Enviada em 10/08/2021

Por volta de 1500, em uma expedição a mando da coroa portuguesa, Pedro Álvares Cabral descobria o Brasil. Nesse contexto, devido às condições climáticas, o modo de colonização foi exploratório, que não só perpetuou culturas cultivadas, como também desigualdades estruturais. Dessa forma, para reduzir a fome no país, deve-se elaborar um plano por parte do poder federal para garantir a correta alimentação brasileira.

Nesse viés, o estilo de plantação adotado pelos colonizadores perdura até hoje.

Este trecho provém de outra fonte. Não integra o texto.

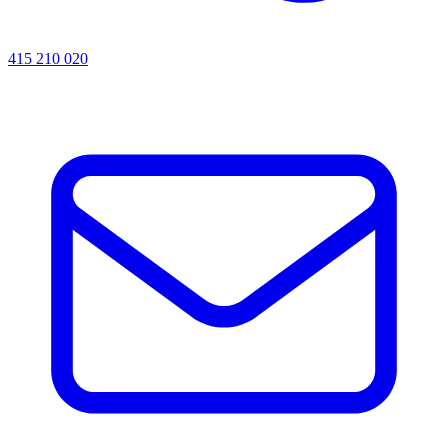
415 210 020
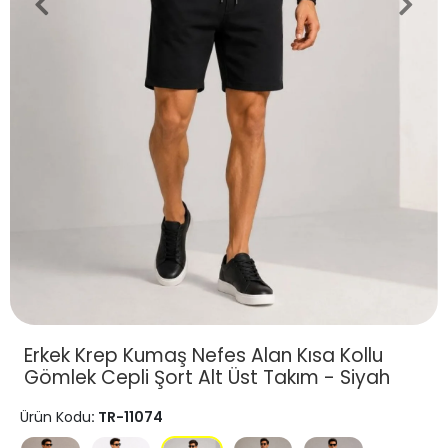
Erkek Krep Kumaş Nefes Alan Kısa Kollu
Gömlek Cepli Şort Alt Üst Takım - Siyah
Ürün Kodu
: TR-11074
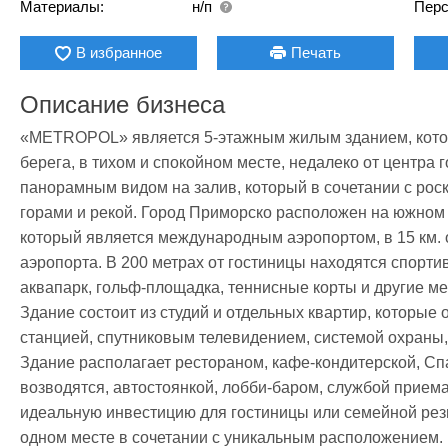
Материалы:
н/п
Перс
В избранное
Печать
Описание бизнеса
«METROPOL» является 5-этажным жилым зданием, которо
берега, в тихом и спокойном месте, недалеко от центра 
панорамным видом на залив, который в сочетании с рос
горами и рекой. Город Приморско расположен на южном п
который является международным аэропортом, в 15 км. от
аэропорта. В 200 метрах от гостиницы находятся спорти
аквапарк, гольф-площадка, теннисные корты и другие мес
Здание состоит из студий и отдельных квартир, которые
станцией, спутниковым телевидением, системой охраны, 
Здание располагает рестораном, кафе-кондитерской, Спа
возводятся, автостоянкой, лобби-баром, службой приема
идеальную инвестицию для гостиницы или семейной резид
одном месте в сочетании с уникальным расположением.
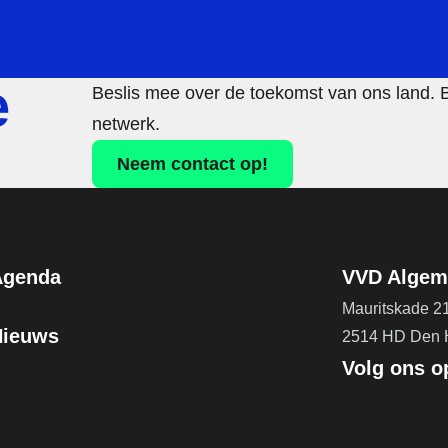
e
Beslis mee over de toekomst van ons land. 
netwerk.
Neem contact op!
Agenda
VVD Algeme
Mauritskade 2
Nieuws
2514 HD Den
Volg ons o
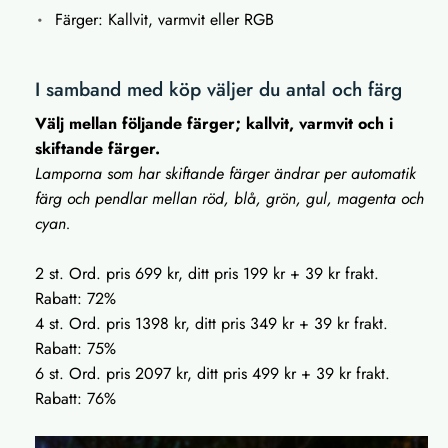
Färger: Kallvit, varmvit eller RGB
I samband med köp väljer du antal och färg
Välj mellan följande färger; kallvit, varmvit och i
skiftande färger.
Lamporna som har skiftande färger ändrar per automatik
färg och pendlar mellan röd, blå, grön, gul, magenta och
cyan.
2 st. Ord. pris 699 kr, ditt pris 199 kr + 39 kr frakt.
Rabatt: 72%
4 st. Ord. pris 1398 kr, ditt pris 349 kr + 39 kr frakt.
Rabatt: 75%
6 st. Ord. pris 2097 kr, ditt pris 499 kr + 39 kr frakt.
Rabatt: 76%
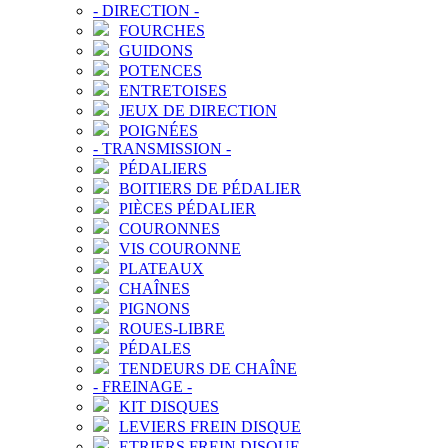
-
DIRECTION
-
FOURCHES
GUIDONS
POTENCES
ENTRETOISES
JEUX DE DIRECTION
POIGNÉES
-
TRANSMISSION
-
PÉDALIERS
BOITIERS DE PÉDALIER
PIÈCES PÉDALIER
COURONNES
VIS COURONNE
PLATEAUX
CHAÎNES
PIGNONS
ROUES-LIBRE
PÉDALES
TENDEURS DE CHAÎNE
-
FREINAGE
-
KIT DISQUES
LEVIERS FREIN DISQUE
ETRIERS FREIN DISQUE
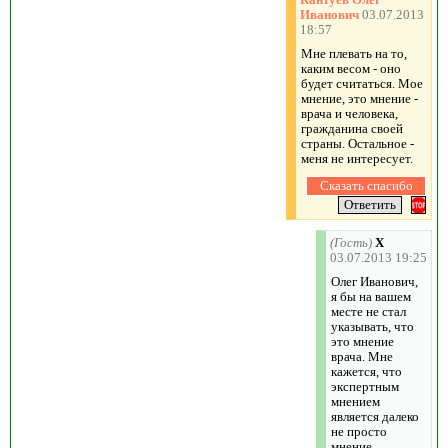
Иванович
03.07.2013
18:57
Мне плевать на то,
каким весом - оно
будет считаться. Мое
мнение, это мнение -
врача и человека,
гражданина своей
страны. Остальное -
меня не интересует.
(Гость)
X
03.07.2013 19:25
Олег Иванович,
я бы на вашем
месте не стал
указывать, что
это мнение
врача. Мне
кажется, что
экспертным
мнением
является далеко
не просто
мнение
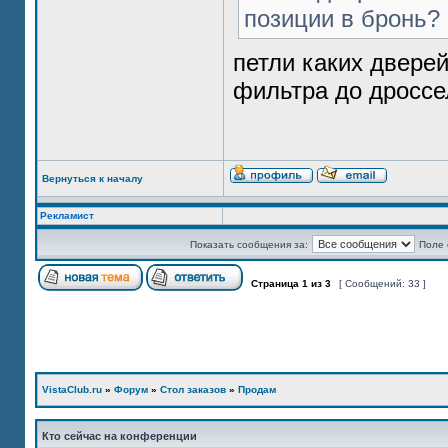
позиции в бронь?
петли каких двере
фильтра до дроссе
Вернуться к началу
Рекламист
Показать сообщения за:
Поле 
Страница
1
из
3
[ Сообщений: 33 ]
VistaClub.ru
»
Форум
»
Стол заказов
»
Продам
Кто сейчас на конференции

Só para exemplificar, atualmente, o Brasil é o maior produtor de soja e cana-de-açúcar e o segundo maior produtor de milho, portanto, vê-se que o estilo de monocultura, latifúndios e a produção para exportação se mantém. Desse modo, a lavração de poucas culturas limita a oferta de variados gêneros alimentícios, contribuindo para uma oferta menor, e por relação, maiores preços. Assim, para garantir que o prato do brasileiro seja profuso e variado, são necessárias ações por parte do Estado.

Salienta-se ainda que a colonização deixou marcas de desigualdade na sociedade brasileira. Consoante ao índice de Gini - que quantifica a distribuição de renda das nações -, o Brasil sempre ocupa os dez piores números. Nesse sentido, com a história contribuindo, a falta de uma condição financeira adequada influencia diretamente na alimentação das pessoas, limitando a quantidade ou a qualidade da comida. Destarte, para garantir a correta alimentação de seu povo, ações são cabíveis aos gestores nacionais.

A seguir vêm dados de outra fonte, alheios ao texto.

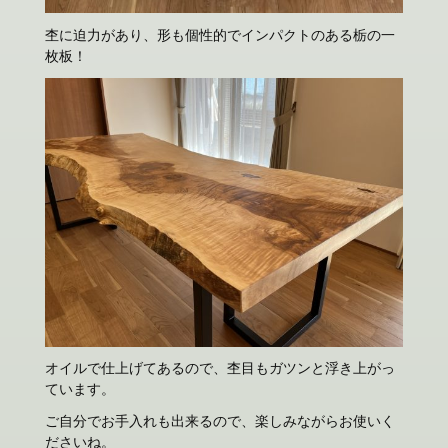
杢に迫力があり、形も個性的でインパクトのある栃の一
枚板！
オイルで仕上げてあるので、杢目もガツンと浮き上がっ
ています。
ご自分でお手入れも出来るので、楽しみながらお使いく
ださいね。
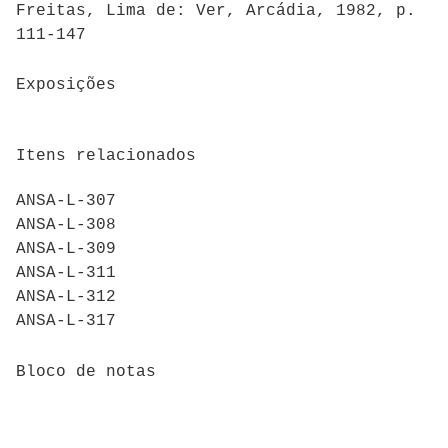
Freitas, Lima de: Ver, Arcádia, 1982, p.
111-147
Exposições
Itens relacionados
ANSA-L-307
ANSA-L-308
ANSA-L-309
ANSA-L-311
ANSA-L-312
ANSA-L-317
Bloco de notas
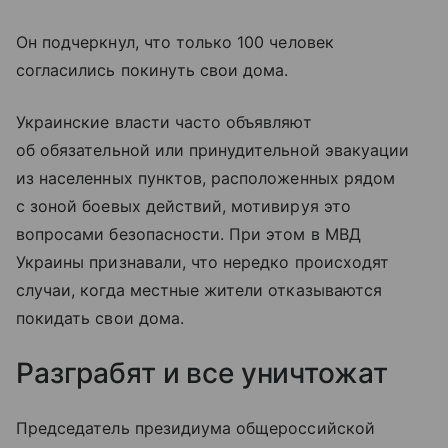
Он подчеркнул, что только 100 человек
согласились покинуть свои дома.
Украинские власти часто объявляют
об обязательной или принудительной эвакуации
из населенных пунктов, расположенных рядом
с зоной боевых действий, мотивируя это
вопросами безопасности. При этом в МВД
Украины признавали, что нередко происходят
случаи, когда местные жители отказываются
покидать свои дома.
Разграбят и все уничтожат
Председатель президиума общероссийской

Em suma, o modo a qual foi feita a colonização no Brasil perpetua muitos problemas, como a má alimentação. Logo, é papel do governo federal (órgão máximo da nação) subsidiar os preços dos alimentos, por meio de impostos que são arrecadados com exportações agrícolas, a fim de garantir a correta subsistência das famílias. Diante disso, a questão da fome no Brasil seria atenuada e as dificuldades históricas seriam menos presentes na contemporaneidade.